(United Kingdom/United States/Ireland, 2012)
Cast: Gemma Arterton, Saoirse Ronan, Sam Reilly, Daniel Mays, Jonny Lee Miller, Caleb Landry Jones
Written by: Moira Buffini
Directed by: Neil Jordan
The always-surprising Neil Jordan revisits the world of the undead for the first time since his 1994 adaptation of a certain famous Anne Rice novel, but don't mention the "v-word"--no one in the film ever does.
More than 200 years old but trapped in the image of a teenager, Eleanor Webb (Ronan) has chronicled her life in a journal, which she disposes of page by page at random locations. Subsiding on human blood, she shows mercy in her feeding, targeting those who desire the release that death can bring. She lives with haughty, voluptuous Clara (Arterton, every film should have one...), introduced as her "muse", who is also immortal and seduces her prey in her job as a stripper. When pursued by a mysterious assassin, Clara beheads him and then hits the road as a fugitive with Eleanor in tow. They hole up in a run down hotel in a coastal town, Byzantium, run by dim Noel (Mays), who honestly believes Clara would select him as her lover for no other reason. She passes off Eleanor, who has visions of a past life there, as her sister, and turns the hotel into a busy brothel.

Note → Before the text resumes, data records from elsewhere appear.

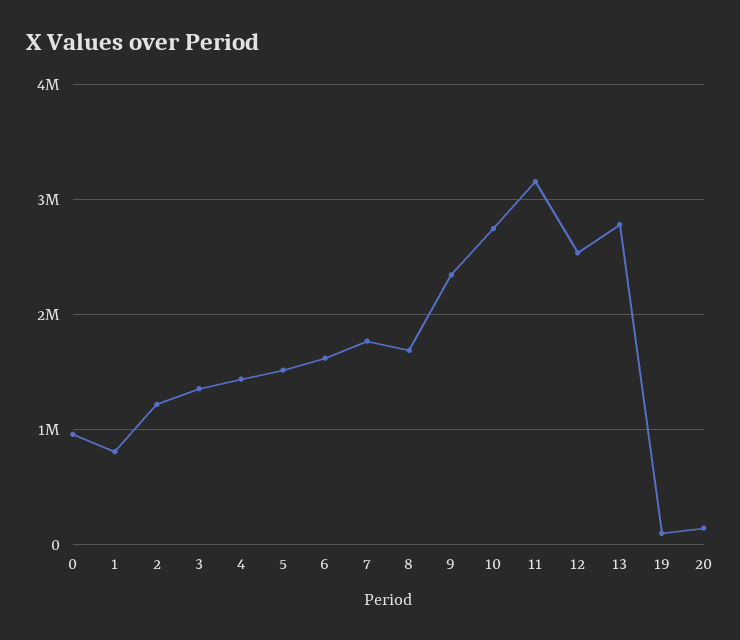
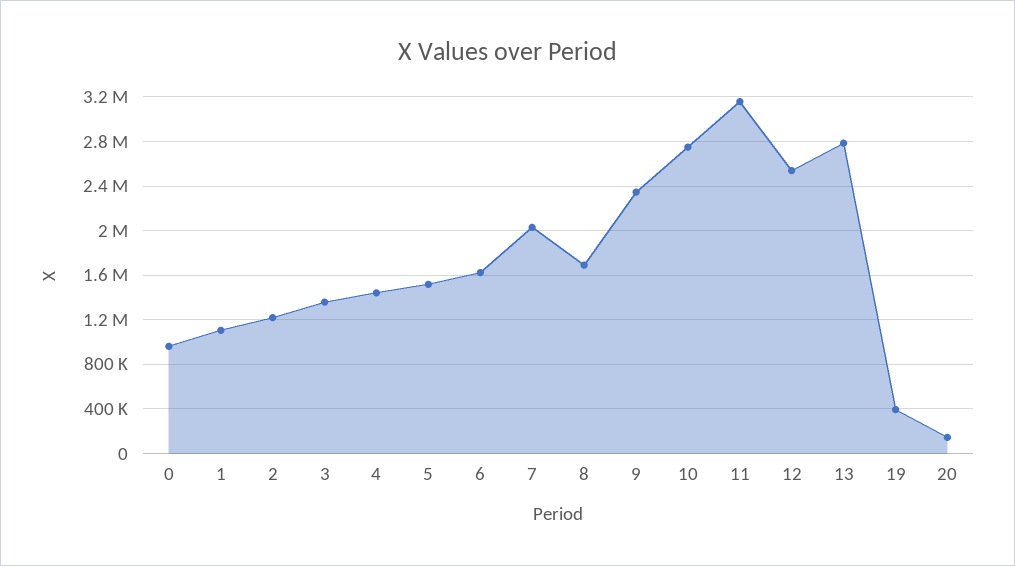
1: 800000 -> 1100000
7: 1800000 -> 2000000
19: 100000 -> 400000

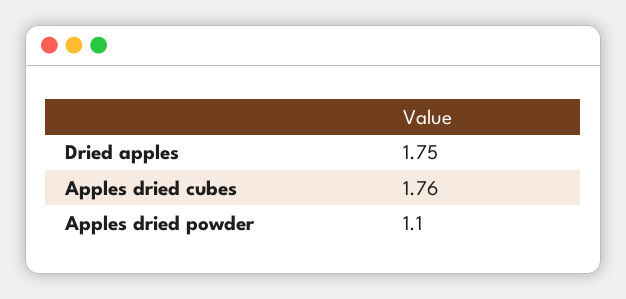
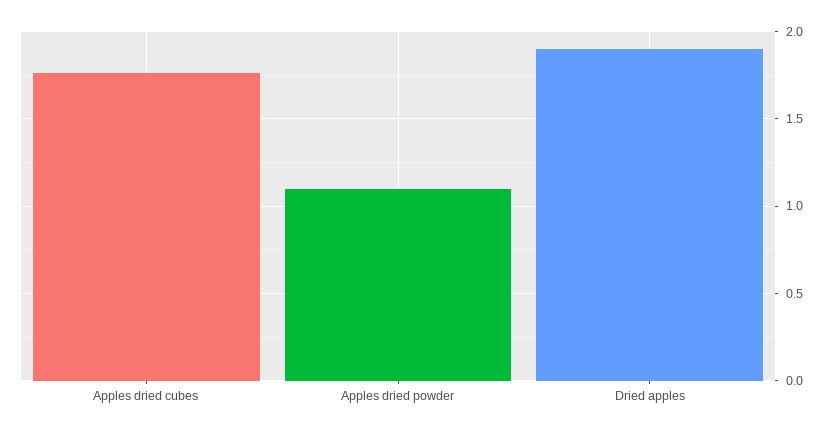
Dried apples: 1.75 -> 1.9

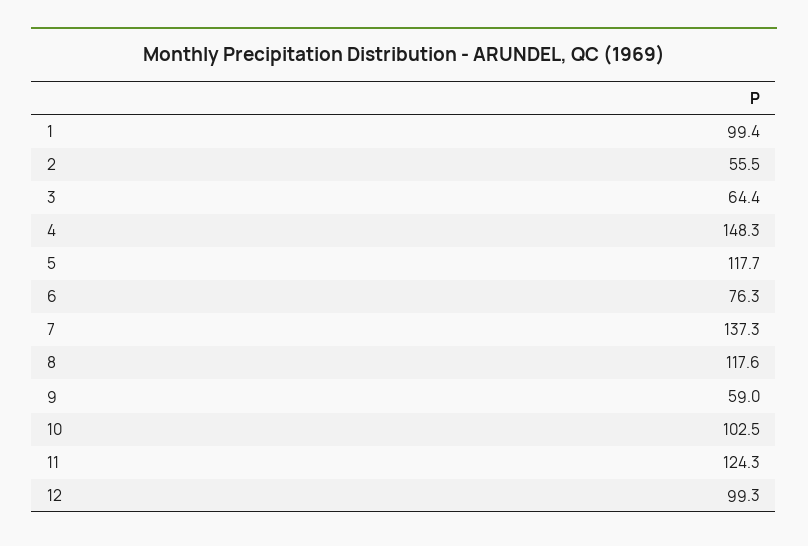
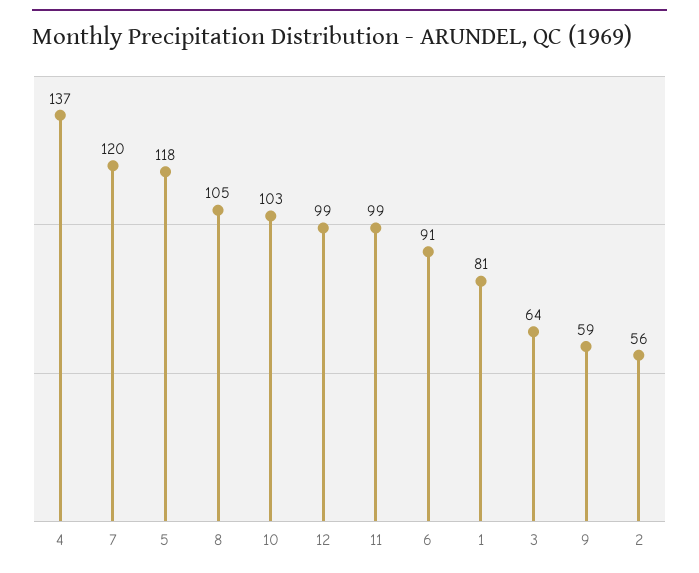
1: 99.4 -> 81
4: 148.3 -> 137
6: 76.3 -> 91
7: 137.3 -> 120
8: 117.6 -> 105
11: 124.3 -> 99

Via flashbacks, we learn that Clara violated the rules of the exclusively patriarchal vampire subculture--“The Pointed Nails of Justice” –by converting females to the order, whose agents have been pursuing the duo for centuries (18th century flashbacks with Jonny Lee Miller are more than a bit too broad and hokey, but are essential to the narrative). The conversion of a human to a new “sucreant” involves a remote island and flocks of blackbirds and gushing waterfalls of blood, and, while not making a link of sense, makes for gloriously baroque viewing.
Not your traditional "vampire" yarn, the women sport no fangs--instead, an elongated nail that can sever arteries. They can move about in broad daylight, but still must be invited into a person's home.
Saoirse Ronan dazzles once again with her lissom, chameleonic quality--alternately naive and worldly, frail and menacing (she's only 18 years old)--which brought her an Oscar nomination for her first role in "Atonement". She continued to impress in Peter Jackson's underrated "The Lovely Bones", and of course, secured a place in the hearts of action buffs as "Hanna".
Screenwriter Buffini based her screenplay on her own Young Adult play "A Vampire's Tale". Otherwise relatively straight-forward chase yarn with some elements of Jordan's self-penned "Mona Lisa", "The Crying Game", and "Ondine", "Byzantium" does offer a unique Gaelic twist on traditional elements, with Sam Bobbitt's cinematography evocatively capturing the story's duelling eras of gritty, contemporary realism and operatic, Hammer-esque Gothic fantasy.